* **ZU ERLEDIGENDE AUFGABE**: Schreiben Sie im Text über systemd den Abschnitt von „MemoryLimit=512M“ bis einschließlich „ausgeführt werden soll.“ neu und ersetzen Sie dabei „flexibler“ durch „anpassungsfähiger“.

* **VORLIEGENDER TEXT**:
========================================================================
Umgang mit komplexen Starts:

  • Type=forking mit PIDFile=: Bei älteren Anwendungen, die forken, stellen Sie sicher, dass PIDFile= auf die korrekte Datei zeigt.
  • Type=notify: Wenn Ihre Anwendung dies unterstützt, ist dies der robusteste Weg für systemd zu wissen, wann sie wirklich bereit ist.
  • ExecStartPre= und ExecStartPost=: Befehle, die vor und nach ExecStart= ausgeführt werden. Nützlich für Setup- oder Aufräumarbeiten.

Ressourcenkontrolle:

Systemd ermöglicht es Ihnen, die Ressourcennutzung zu begrenzen:

  • CPUShares=: Relative Zuteilung von CPU-Zeit.
  • MemoryLimit=: Maximaler Speicher, den der Dienst nutzen darf.
  • IOWeight=: Relative E/A-Bandbreite.

Beispiel:

[Service]
# ... andere Direktiven ...
MemoryLimit=512M
CPUShares=512 # Etwa 50% der CPU-Zeit im Vergleich zum Standardwert 1024

Timer vs. Cron

Systemd-Timer bieten eine moderne Alternative zu traditionellen Cron-Jobs. Sie sind flexibler und integrieren sich besser in die Protokollierung und Abhängigkeitsverwaltung von systemd.

  • Cron: Geplante Aufgaben, die in crontab-Dateien definiert sind.
  • Systemd-Timer (.timer-Units): Diese Units planen .service-Units. Sie definieren eine .timer-Datei, die angibt, wann eine entsprechende .service-Datei ausgeführt werden soll.

Beispiel:

Um ein Skript täglich um 3 Uhr morgens auszuführen:

  1. my_script.service: Der auszuführende Dienst.
    ```ini
    [Unit]
    Description=Mein tägliches Skript

    [Service]
    Type=oneshot
    ExecStart=/opt/my_scripts/run_daily.sh
    User=scriptuser
    ```

  2. my_script.timer: Der Timer, der den Dienst plant.
========================================================================
(Datensatzeinträge)
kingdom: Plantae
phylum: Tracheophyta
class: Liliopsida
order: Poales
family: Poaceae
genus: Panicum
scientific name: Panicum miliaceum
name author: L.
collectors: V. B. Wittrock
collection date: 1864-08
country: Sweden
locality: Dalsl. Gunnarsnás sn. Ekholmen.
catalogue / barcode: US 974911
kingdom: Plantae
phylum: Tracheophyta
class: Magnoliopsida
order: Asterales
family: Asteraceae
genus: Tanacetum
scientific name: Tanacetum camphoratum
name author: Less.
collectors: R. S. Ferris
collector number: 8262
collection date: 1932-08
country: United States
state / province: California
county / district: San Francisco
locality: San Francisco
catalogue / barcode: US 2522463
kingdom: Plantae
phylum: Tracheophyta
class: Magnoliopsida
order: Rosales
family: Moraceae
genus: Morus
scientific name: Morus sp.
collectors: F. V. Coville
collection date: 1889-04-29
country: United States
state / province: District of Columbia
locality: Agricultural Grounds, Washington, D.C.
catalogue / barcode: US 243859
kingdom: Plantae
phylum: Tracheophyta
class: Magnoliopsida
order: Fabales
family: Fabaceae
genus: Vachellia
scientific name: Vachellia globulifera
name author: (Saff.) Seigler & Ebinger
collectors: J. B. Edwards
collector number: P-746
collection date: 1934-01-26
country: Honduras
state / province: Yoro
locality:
========================================================================
* **ERGEBNIS DER AUFGABE**:
MemoryLimit=512M
CPUShares=512 # Etwa 50% der CPU-Zeit im Vergleich zum Standardwert 1024

Timer vs. Cron

Systemd-Timer bieten eine moderne Alternative zu traditionellen Cron-Jobs. Sie sind anpassungsfähiger und integrieren sich besser in die Protokollierung und Abhängigkeitsverwaltung von systemd.

  • Cron: Geplante Aufgaben, die in crontab-Dateien definiert sind.
  • Systemd-Timer (.timer-Units): Diese Units planen .service-Units. Sie definieren eine .timer-Datei, die angibt, wann eine entsprechende .service-Datei ausgeführt werden soll.